Combate de Ulises e Iro

Ulises insultado por el mendigo Iro⁠—Diversión de los pretendientes, que animan la pelea⁠—Victoria de Ulises en el combate con Iro⁠—Maniobra de Penélope para obtener regalos de los pretendientes, y su éxito⁠—Ulises insultado por Eurímaco⁠—Su respuesta⁠—El copero derribado por un escabel arrojado a Ulises por Eurímaco.

Llegó un mendigo común y corriente, acostumbrado a pedir limosna por la ciudad de Ítaca, muy conocido por la voracidad de su estómago, glotón y bebedor de vino, aunque de escasas fuerzas y valor, a pesar de parecer de complexión poderosa.

Arneo era el nombre que al nacer su madre le había dado, pero los jóvenes llamaban al tipo Iro, pues era su costumbre hacer recados, como mensajero, cuando se lo ordenaban.

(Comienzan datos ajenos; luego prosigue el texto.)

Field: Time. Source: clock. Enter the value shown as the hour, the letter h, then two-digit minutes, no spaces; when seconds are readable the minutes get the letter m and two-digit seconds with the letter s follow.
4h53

Llegando ahora, pensó en expulsar a Ulises de su propia casa, y lo increpó, y le habló con palabras aladas:⁠—

“¡Fuera de aquí! Deja el pórtico, viejo, al instante, no vayas a ser cogido por el pie y arrastrado lejos de él. ¿No ves cómo todos a nuestro alrededor asienten, para ordenarme que te saque arrastrando? Me da vergüenza hacerlo. Levántate y vete, no sea que por ventura tengamos una pelea de golpes”.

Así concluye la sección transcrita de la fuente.